John Barth, Writer Who Pushed Storytelling’s Limits, Dies at 93
John Barth, who, believing that the old literary conventions were exhausted, extended the limits of storytelling with imaginative and intricately woven novels like “The Sot-Weed Factor” and “Giles Goat-Boy,” died on Tuesday. He was 93.
His death was confirmed by Rachel Wallach, who works in communications at Johns Hopkins University, where Mr. Barth was an emeritus professor of English and creative writing. She said she did not have further details.
Mr. Barth was 30 when he published his sprawling third novel, the boisterous “The Sot-Weed Factor” (1960). It projected him into the ranks of the country’s most innovative writers, drawing comparisons to contemporaries like Thomas Pynchon, Jorge Luis Borges and Vladimir Nabokov.
He followed up with another major work, “Giles Goat-Boy” (1966), which he summarized as a story “about a young man who is raised as a goat, who later learns he’s human and commits himself to the heroic project of discovering the secret of things.” It was also an erudite and satirical parable of the Cold War, in which campuses of a divided university confronted each other in hostility and mutual deterrence.
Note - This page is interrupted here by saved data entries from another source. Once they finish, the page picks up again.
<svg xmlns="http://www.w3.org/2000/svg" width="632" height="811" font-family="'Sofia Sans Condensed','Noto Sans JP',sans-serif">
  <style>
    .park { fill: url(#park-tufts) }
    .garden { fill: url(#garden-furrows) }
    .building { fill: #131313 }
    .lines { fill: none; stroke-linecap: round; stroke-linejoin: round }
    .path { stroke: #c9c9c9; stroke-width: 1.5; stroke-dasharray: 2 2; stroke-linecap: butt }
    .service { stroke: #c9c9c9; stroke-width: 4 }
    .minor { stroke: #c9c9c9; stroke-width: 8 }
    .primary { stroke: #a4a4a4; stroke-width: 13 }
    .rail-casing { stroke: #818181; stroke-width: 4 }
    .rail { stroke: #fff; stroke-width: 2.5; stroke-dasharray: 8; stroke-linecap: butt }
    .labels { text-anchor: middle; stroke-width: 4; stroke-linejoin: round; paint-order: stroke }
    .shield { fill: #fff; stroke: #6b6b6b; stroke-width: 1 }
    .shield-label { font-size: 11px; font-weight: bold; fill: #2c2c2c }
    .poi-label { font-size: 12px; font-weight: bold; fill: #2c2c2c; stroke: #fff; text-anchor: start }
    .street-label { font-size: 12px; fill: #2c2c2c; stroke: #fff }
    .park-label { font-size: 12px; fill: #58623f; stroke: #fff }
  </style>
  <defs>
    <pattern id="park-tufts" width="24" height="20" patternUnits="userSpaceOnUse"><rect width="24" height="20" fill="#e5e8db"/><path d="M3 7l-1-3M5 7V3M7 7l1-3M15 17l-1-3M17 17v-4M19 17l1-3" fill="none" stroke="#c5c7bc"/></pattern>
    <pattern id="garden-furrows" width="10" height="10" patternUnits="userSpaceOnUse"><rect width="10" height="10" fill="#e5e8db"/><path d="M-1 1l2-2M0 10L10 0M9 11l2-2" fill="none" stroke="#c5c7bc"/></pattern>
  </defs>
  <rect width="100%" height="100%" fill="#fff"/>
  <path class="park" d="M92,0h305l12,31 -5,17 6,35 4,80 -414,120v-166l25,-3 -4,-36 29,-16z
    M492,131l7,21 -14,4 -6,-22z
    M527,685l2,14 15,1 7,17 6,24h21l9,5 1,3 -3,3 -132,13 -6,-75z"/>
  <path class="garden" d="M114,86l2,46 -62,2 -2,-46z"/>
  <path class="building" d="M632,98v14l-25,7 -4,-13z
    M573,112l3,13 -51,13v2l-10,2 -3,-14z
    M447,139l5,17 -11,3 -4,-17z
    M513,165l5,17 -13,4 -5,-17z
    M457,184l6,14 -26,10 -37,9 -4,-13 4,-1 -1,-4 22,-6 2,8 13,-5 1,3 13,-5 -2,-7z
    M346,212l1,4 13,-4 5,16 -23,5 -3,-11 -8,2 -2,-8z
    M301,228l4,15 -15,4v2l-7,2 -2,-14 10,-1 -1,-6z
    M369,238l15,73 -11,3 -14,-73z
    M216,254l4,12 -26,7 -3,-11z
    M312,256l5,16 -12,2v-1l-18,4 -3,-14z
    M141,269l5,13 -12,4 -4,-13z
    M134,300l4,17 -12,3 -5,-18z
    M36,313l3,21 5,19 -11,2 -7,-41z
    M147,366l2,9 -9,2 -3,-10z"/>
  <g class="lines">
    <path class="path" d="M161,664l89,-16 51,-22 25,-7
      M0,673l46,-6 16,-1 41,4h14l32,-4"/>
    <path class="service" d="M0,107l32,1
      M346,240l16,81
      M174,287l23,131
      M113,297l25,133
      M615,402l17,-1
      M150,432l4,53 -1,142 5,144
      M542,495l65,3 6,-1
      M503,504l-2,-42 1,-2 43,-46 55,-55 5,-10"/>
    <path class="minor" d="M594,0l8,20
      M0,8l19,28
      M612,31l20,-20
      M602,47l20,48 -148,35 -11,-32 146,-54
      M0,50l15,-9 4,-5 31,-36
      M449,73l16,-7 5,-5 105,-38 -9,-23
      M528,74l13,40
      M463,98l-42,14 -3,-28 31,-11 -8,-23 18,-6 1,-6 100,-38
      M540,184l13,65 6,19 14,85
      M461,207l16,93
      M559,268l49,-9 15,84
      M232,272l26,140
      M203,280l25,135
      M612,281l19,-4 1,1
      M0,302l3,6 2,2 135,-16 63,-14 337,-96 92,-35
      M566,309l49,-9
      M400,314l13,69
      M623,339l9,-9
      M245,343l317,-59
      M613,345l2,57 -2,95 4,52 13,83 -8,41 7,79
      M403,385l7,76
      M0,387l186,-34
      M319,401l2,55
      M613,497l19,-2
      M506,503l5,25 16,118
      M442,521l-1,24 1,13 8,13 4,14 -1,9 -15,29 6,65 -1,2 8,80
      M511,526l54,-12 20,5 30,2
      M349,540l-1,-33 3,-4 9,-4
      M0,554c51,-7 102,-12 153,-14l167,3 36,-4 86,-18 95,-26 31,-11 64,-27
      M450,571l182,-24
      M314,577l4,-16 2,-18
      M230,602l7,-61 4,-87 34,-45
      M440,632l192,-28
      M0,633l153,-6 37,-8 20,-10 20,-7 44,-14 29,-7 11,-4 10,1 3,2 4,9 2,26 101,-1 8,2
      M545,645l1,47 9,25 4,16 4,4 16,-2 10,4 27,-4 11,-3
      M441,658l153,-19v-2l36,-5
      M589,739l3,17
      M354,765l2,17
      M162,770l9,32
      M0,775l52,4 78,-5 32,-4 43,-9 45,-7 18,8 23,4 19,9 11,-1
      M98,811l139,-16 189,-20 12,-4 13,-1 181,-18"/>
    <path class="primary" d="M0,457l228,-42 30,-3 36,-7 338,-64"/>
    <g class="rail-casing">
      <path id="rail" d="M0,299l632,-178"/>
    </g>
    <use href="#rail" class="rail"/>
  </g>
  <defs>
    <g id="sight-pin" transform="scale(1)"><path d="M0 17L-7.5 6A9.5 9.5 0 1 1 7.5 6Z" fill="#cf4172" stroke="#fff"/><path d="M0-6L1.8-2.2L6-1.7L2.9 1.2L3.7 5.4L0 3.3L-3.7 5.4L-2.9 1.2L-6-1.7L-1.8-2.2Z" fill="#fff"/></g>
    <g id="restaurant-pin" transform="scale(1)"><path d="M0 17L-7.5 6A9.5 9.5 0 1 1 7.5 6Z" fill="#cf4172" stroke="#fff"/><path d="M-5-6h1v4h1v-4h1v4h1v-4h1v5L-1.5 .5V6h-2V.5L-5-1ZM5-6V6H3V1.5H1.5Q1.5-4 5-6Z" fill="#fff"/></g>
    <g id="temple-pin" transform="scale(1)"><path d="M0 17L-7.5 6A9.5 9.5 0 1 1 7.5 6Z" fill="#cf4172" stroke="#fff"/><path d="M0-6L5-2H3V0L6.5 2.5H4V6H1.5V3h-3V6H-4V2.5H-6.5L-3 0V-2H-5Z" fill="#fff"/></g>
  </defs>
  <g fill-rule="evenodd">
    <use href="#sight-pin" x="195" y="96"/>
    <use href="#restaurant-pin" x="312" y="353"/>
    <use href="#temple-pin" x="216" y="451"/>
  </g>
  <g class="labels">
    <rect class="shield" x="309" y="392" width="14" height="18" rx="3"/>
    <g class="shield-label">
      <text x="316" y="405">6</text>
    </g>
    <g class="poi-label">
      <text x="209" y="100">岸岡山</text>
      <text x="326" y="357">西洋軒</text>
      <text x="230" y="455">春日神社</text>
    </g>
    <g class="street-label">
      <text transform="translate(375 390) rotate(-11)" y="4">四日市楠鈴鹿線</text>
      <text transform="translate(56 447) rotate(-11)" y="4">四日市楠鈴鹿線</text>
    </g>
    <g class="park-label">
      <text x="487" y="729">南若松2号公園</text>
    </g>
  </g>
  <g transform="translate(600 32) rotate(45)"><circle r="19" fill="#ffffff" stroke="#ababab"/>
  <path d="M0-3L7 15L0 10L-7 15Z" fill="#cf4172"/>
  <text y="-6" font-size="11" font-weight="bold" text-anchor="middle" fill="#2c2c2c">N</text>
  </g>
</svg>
Mr. Barth was a practitioner and a theoretician of postmodern literature. In 1967, he wrote a critical essay for The Atlantic Monthly, “The Literature of Exhaustion,” which continues to be cited as the manifesto of postmodernism and which has inspired more than three decades of debate over its central contention: that old conventions of literary narrative can be, and indeed have been, “used up.”
As his foremost inspiration, Mr. Barth cited Scheherazade, the tale-spinning enchantress who nightly wove stories to keep her master from executing her at dawn. He said it was she who first bewitched him when he worked as a page in the stacks of the Johns Hopkins University library in Baltimore as an undergraduate.